§ Extract
____
Supporting Selenium JavaScript API would be great as it seems to be more popular that WebExtensions API.
For example, navigation to url can be done in Selenium terms:

await driver.get('https://intoli.com');

instead of:

browser.tabs.create({ url: 'https://intoli.com' });

PS: some time ago I've made similar project - autotester. It's a browser extension that transforms selenium commands into WebExtensions API calls. Maybe it would be useful.

@vitalets Thanks for sharing this, it's really neat. We absolutely agree that the Web Extensions API isn't quite as user-friendly as some other APIs when it comes to automated testing. We like to think of Remote Browser as being more analogous to something like the Chrome DevTools Protocol than to Puppeteer. It's probably not the tool that you would want to use directly for automated testing, but it makes it easy to build higher-level APIs. If Remote Browser can handle launching browsers, connecting to them, remote code execution, remote error proxying, and other things like that, then those are things that you don't need to worry about when building a higher-level API.
____
§ Extracted information
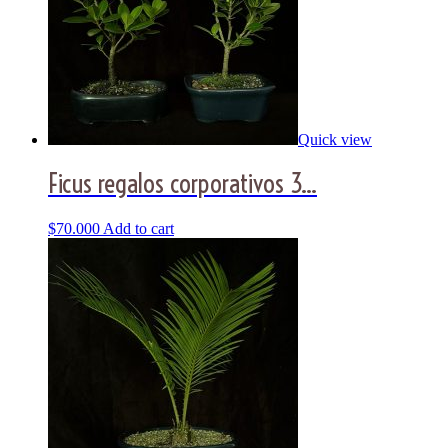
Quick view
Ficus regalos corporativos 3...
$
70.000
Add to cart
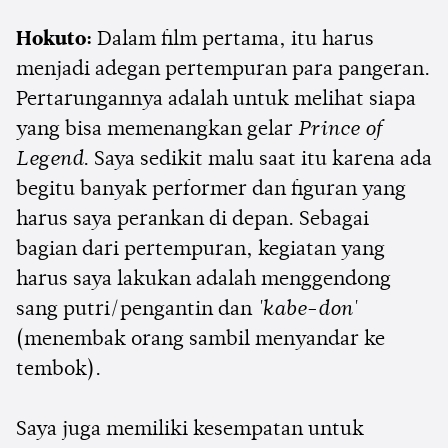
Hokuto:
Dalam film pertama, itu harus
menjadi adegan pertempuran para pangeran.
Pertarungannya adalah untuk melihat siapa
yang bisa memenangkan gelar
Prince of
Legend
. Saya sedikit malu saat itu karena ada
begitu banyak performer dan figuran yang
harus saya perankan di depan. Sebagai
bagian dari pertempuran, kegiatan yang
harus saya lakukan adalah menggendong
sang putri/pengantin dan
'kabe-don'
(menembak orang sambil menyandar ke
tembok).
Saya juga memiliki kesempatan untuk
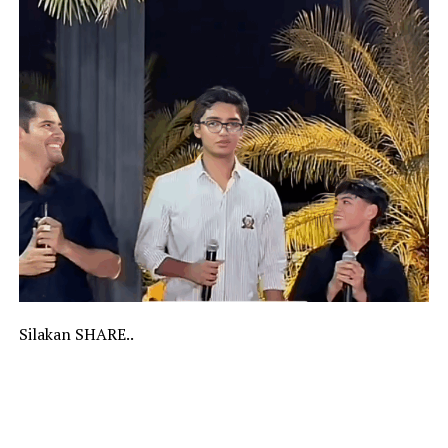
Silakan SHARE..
____
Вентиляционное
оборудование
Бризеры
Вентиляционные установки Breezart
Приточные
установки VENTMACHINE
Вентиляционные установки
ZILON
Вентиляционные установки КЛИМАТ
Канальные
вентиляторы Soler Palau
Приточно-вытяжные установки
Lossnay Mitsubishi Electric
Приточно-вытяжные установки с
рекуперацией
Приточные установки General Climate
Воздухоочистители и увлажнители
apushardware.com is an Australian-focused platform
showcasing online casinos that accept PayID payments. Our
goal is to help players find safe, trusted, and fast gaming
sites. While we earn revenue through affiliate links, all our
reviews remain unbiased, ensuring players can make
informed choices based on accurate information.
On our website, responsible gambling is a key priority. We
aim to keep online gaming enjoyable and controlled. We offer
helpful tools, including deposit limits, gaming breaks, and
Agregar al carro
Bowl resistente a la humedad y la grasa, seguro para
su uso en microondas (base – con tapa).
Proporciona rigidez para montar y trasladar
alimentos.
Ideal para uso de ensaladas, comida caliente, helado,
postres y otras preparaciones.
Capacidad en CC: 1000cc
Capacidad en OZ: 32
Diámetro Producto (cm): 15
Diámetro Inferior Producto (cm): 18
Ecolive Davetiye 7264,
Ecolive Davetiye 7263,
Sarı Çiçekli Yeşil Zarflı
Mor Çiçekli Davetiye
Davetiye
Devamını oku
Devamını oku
____
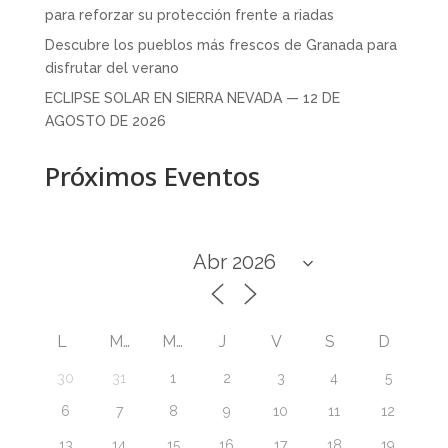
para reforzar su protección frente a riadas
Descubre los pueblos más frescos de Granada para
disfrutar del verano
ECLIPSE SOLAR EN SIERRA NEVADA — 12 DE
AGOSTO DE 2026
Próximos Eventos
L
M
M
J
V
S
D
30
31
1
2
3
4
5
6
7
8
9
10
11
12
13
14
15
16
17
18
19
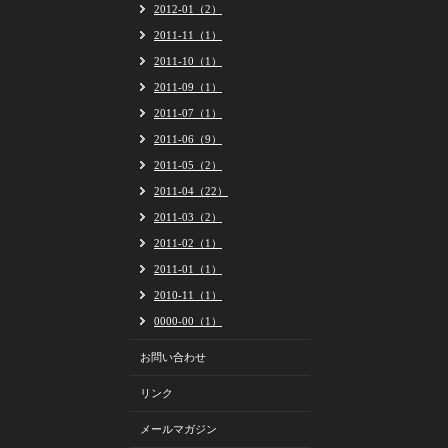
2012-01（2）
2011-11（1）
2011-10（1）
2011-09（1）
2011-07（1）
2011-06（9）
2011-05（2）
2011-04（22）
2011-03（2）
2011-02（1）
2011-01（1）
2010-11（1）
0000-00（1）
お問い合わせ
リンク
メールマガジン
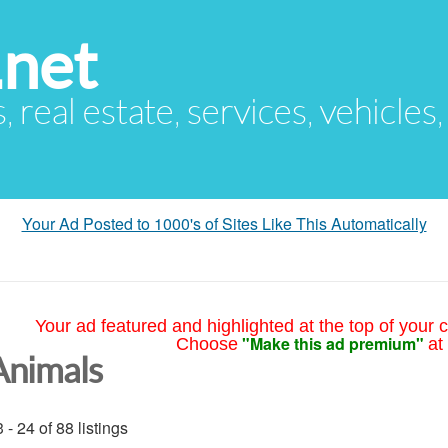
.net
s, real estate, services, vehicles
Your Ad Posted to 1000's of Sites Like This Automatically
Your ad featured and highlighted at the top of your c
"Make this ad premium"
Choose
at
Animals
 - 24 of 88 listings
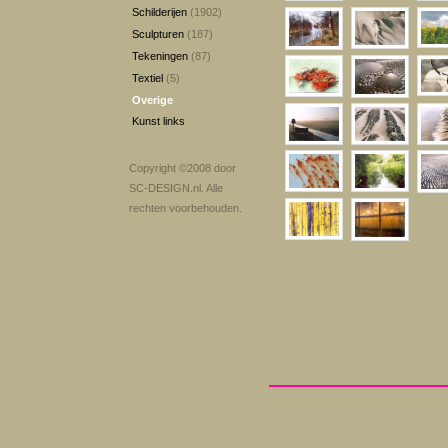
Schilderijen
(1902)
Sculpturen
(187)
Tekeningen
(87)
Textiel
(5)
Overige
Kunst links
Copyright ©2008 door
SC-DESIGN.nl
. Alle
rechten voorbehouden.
____
§ Prompt 1
According to the Remote Browser discussion, what does the autotester browser extension do?
§ Prompt 2
Write the next few sentences of the Remote Browser discussion, picking up after its final sentence.
The listing was drawn from a different source than the Remote Browser discussion.

§ Task output 1
It transforms Selenium commands into WebExtensions API calls.

§ Task output 2
Any library which takes a browser object upon initialization should be able to mostly work out of the box both directly inside of extensions, as with autotester, and also with Remote Browser. We actually have some higher-level APIs in the works right now that function in this way, and we're really excited to get them out there in the near future. I haven't dug into the autotester code yet, but there's a good chance that the Selenium/Extension mappings could be relatively easily adapted to this sort of interface.

I'm going to close the issue because we believe that higher-level APIs are best suited for separate projects like I described above. The core Remote Browser API will always be tightly coupled with the Web Extensions API, but we're highly supportive of high-level APIs being built on top of it.